> **Document segment**:

European football clubs could take a 20 to 25 percent hit to their enterprise values (EV) because of the “unprecedented crisis” caused by the COVID-19 pandemic.
A study conducted by KPMG revealed this, taking into account players’ devaluation as well as the performance of the largest listed teams in recent months.
It then compared this with KPMG’s data collected earlier in the year.
“… KPMG’s forecast of the devaluation of the football sector at the top end of the market is between 20 percent and 25 percent, when compared with our recently published results of clubs’ EV as of Jan. 1 in 2020,” KPMG’s global head of sports, Andrea Sartori, said in a statement.
“Having said that… peak devaluations for individual clubs can range from 15 percent up to 30 percent.
“This depends on the strength of a particular club’s balance sheet, level of debt, structure of revenue mix and dependence on player trading activities.
“Obviously, each club’s situation and EV impact will need to be assessed individually upon availability of their 2019-2020 financial statements.”
The study estimated that the squad value of French champions Paris St-Germain (PSG) could drop by 25.4 percent after Ligue 1 was cancelled in April.
That figure would have been around 18 percent if top flight action had returned from its enforced break.
The other four of Europe’s “Big Five” leagues —- England, Spain, Germany and Italy —- have all resumed their seasons, but matches are being held without fans present in stadiums.
Spanish giants FC Barcelona’s squad value could fall from an estimated 1.136 million euros (1.28 billion dollars) in February to 903 million euros —- down 20.5 percent, the study added.
Manchester United’s squad value could drop by 13.8 percent, while that of Bayern Munich faces a fall of 15.8 percent.

> **Provided records**:
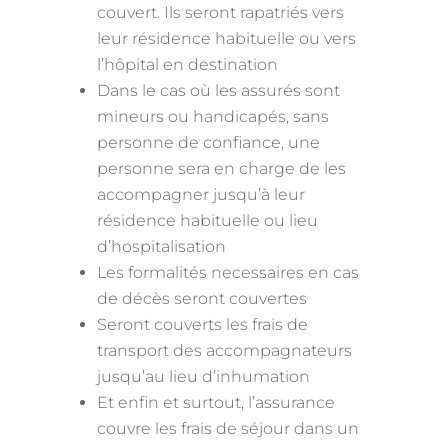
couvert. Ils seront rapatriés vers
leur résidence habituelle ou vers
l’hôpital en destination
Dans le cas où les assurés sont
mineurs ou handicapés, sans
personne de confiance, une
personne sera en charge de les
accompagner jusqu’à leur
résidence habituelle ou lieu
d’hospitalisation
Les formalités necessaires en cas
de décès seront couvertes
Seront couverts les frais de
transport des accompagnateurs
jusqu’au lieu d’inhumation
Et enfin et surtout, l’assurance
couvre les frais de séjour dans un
==
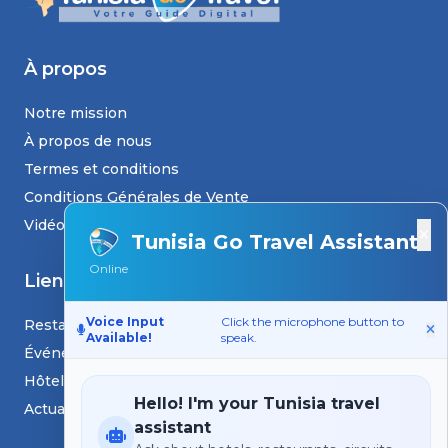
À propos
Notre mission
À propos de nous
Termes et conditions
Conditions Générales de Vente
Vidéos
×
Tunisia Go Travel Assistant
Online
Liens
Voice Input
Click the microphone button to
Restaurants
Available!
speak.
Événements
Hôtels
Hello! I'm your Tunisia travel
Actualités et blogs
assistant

> **Exercise A**:
According to the football valuation article, by what percentage could Manchester United's squad value drop?
> **Exercise B**:
Reproduce a passage from the football valuation article word for word, starting with "That figure would" and going on through "of 15.8 percent.".
> **Exercise C**:
Translate this sentence from the football valuation article into Spanish: "That figure would have been around 18 percent if top flight action had returned from its enforced break."

> **Response box A**:
13.8 percent

> **Response box B**:
That figure would have been around 18 percent if top flight action had returned from its enforced break.
The other four of Europe’s “Big Five” leagues —- England, Spain, Germany and Italy —- have all resumed their seasons, but matches are being held without fans present in stadiums.
Spanish giants FC Barcelona’s squad value could fall from an estimated 1.136 million euros (1.28 billion dollars) in February to 903 million euros —- down 20.5 percent, the study added.
Manchester United’s squad value could drop by 13.8 percent, while that of Bayern Munich faces a fall of 15.8 percent.

> **Response box C**:
Esa cifra habría sido de alrededor del 18 por ciento si la competición de primera división hubiera regresado de su pausa forzada.